Долго ещё Александр Модестович ходил по Москве. Помогал кому-то вынести больную старуху из загоревшегося дома, с кем-то разыскивал потерявшегося ребёнка, а потом, с тем ребёнком на руках, обдавшись водой, перебегал по горящему мосту на другой берег реки; упавшему с лошади пожилому господину в сером рединготе вправлял вывих, подсаживал в седло; пытался оказывать помощь при ожогах (какую мог, а мог он немного, ибо нуждался в простейших средствах; при глубоких ожогах он и со средствами был бы бессилен; кто имеет касательство к медицине или сам, засмотревшись однажды на несчастливую звезду, обжигался, тот знает, что редкие из поражений требуют такого длительного и искусного госпитального выхаживания, как ожоги); перевязывал кому-то раны; кого-то вытаскивал из развалин; потом вдруг обратился хлебопёком: выловив в реке мешок муки, Александр Модестович пек на лопате пресные, грубые лепёшки, ел сам и угощал оголодавших москвичей; утешал высокими речами женщин (всякий лекарь знает несколько таких речей и, сам в них не особо веря, применяет, однако, у постели больного и замечает, что умно подобранное слово иной раз оказывает действие не меньшее, чем умело подобранное лекарство! самый недоверчивый из людей, заболев, ловит на лету слова лекаря и видит в лекаре едва ли не пророка); в числе прочих горожан убегал от мародёров через горящий сад, а спустя минуту, наоборот, участвовал в нападении на мародёров... Происшествий этих и им подобных было так много, что в памяти Александра Модестовича они перепутались совершенно, и время как бы спрессовалось — начав отсчёт у Драгомиловской заставы, где Александр Модестович входил в Москву, время пробежало короткий, кажется, отрезок и было легко обозримо, но вместе с тем почему-то представлялось Александру Модестовичу вечностью. В песочных часах тоненькой струйкой сыпался песок, но проходили дни за днями, а в верхней ампуле песка не убывало и в нижней ампуле не прибывало. Время остановилось, время шло — и это была вечность... Александр Модестович склонялся над новым обожжённым, заглядывал в лицо, черты которого искажала гримаса страдания, — маска страдания делала людей похожими друг на друга — русских, татар, французов, мужчин и женщин. И весь город, вековая Москва, в своей великой беде, в страдании виделся Александру Модестовичу лежащим на земле огромным, обожжённым, обескровленным человеком с типическим «лицом гиппократовым»...

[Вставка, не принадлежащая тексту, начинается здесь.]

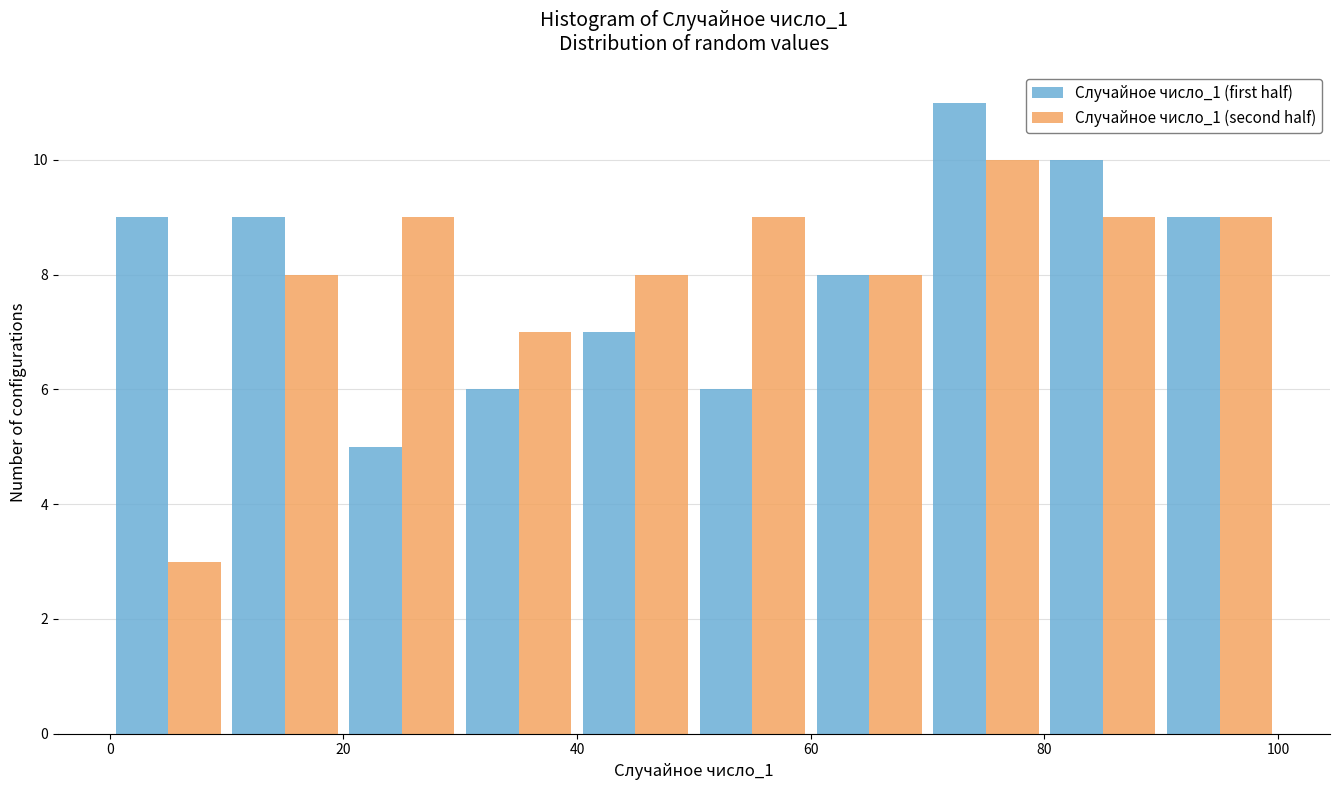

Reading left to right, list every range on the x-axis with the height of the bar of each series over it. The values are not printed on the chart, so give them approximately, as read against the axis.

0 to 10: Случайное число_1 (first half)=9	Случайное число_1 (second half)=3
10 to 20: Случайное число_1 (first half)=9	Случайное число_1 (second half)=8
20 to 30: Случайное число_1 (first half)=5	Случайное число_1 (second half)=9
30 to 40: Случайное число_1 (first half)=6	Случайное число_1 (second half)=7
40 to 50: Случайное число_1 (first half)=7	Случайное число_1 (second half)=8
50 to 60: Случайное число_1 (first half)=6	Случайное число_1 (second half)=9
60 to 70: Случайное число_1 (first half)=8	Случайное число_1 (second half)=8
70 to 80: Случайное число_1 (first half)=11	Случайное число_1 (second half)=10
80 to 90: Случайное число_1 (first half)=10	Случайное число_1 (second half)=9
90 to 100: Случайное число_1 (first half)=9	Случайное число_1 (second half)=9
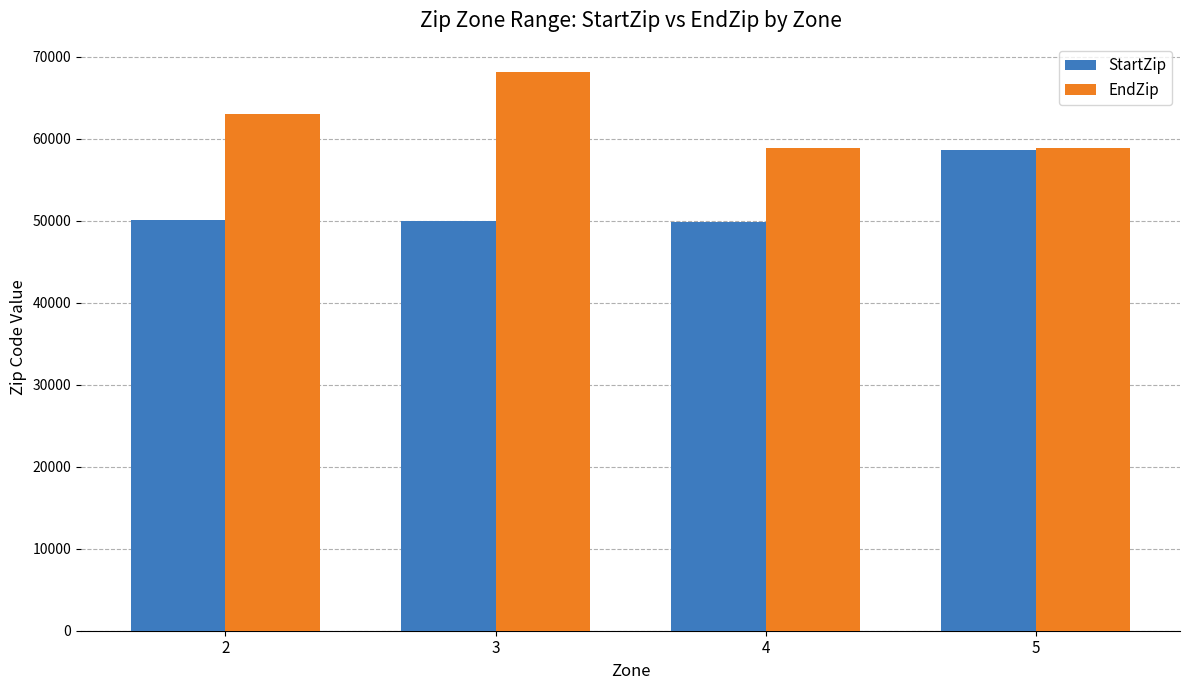

The value of StartZip at 2 is 17297. True or false?

False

Однако не будем увлекаться описанием трудностей, выпавших на долю нашего героя в эти исторические дни, ибо уважаемая публика, будем надеяться, уже составила мнение на сей предмет, и последующее приложение наших скромных способностей к сказанной ниве не столько, пожалуй, усилит произведённое уже впечатление, сколько утомит восприятие читателя, который и отложит книгу в долгий ящик, чего бы нам не хотелось.
Итак...
Когда уж Александру Модестовичу вообразилось, что ему, как белке в колесе, придётся вечно кружить в кольце пожаров, ветер внезапно утих и хлынул ливень. И началась иная свистопляска: вокруг зашипело и забурлило, вокруг заревело, зарокотало, послышался треск лопающихся камней и трескающейся черепицы. Клубы пара, увлекая за собой пепел, — рой за роем, — метнулись навстречу дождю. В минуту ливень набрал силы и обрушился на город настоящим водопадом — так что людям, попавшим под его потоки, трудно было устоять на ногах. Ливень хлестал с неистовостью, какою только что отличался пожар, и скоро победил в единоборстве стихий, и загнал огонь под непрогоревшие крыши, под упавшие стены, в подпол. Реки грязной воды устремились по улицам — по тому, что от улиц осталось, — поволокли по мостовым погасшие головни, обугленные брёвна; обтекая одиноко стоящие печи и фундаменты сгоревших зданий, ринулись на пепелища, подмывая, круша и разваливая то, с чем не справился за несколько дней огонь. Вода устремлялась в самое пекло, а пекло шипело, взрывалось, плевалось горячими брызгами, паром и золой... Когда наконец ливень ослаб и потихоньку сошёл на нет, когда пожары погасли, все увидели, что была ночь.